▸ Instructions to follow
Your reply should be an exact copy of every entry, with the pictures removed.

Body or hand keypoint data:
:::::
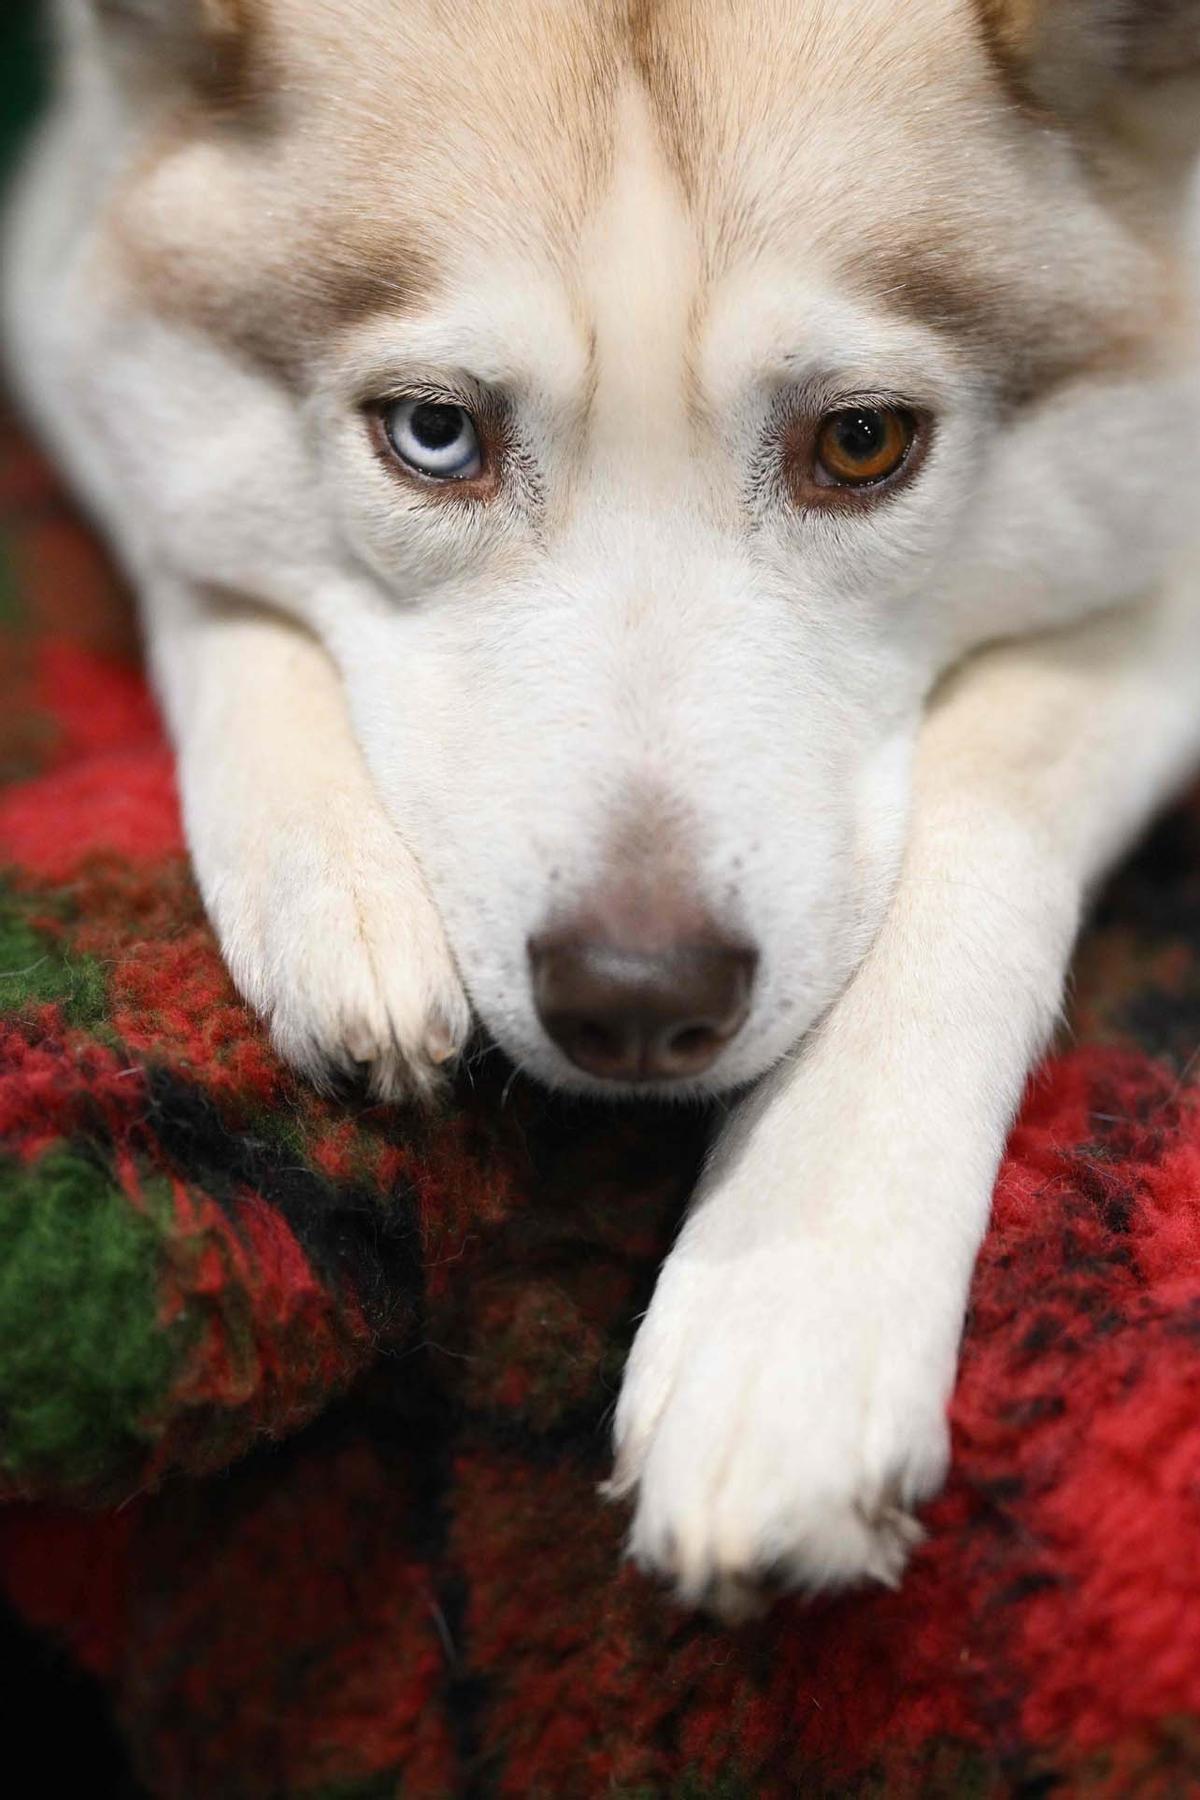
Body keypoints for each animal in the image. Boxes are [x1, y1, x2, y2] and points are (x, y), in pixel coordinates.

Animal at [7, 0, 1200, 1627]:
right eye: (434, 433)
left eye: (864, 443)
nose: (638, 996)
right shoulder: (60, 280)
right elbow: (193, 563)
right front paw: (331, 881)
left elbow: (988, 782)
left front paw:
:::::
▸ Reply to the task
Body keypoints for each animal in the image. Boxes are [x1, y1, x2, y2] and points are (x, y), in pixel coordinates.

Animal at [7, 0, 1200, 1627]:
right eye: (434, 433)
left eye: (864, 443)
nose: (638, 996)
right shoulder: (60, 280)
right elbow: (193, 563)
right front paw: (331, 881)
left elbow: (988, 782)
left front paw:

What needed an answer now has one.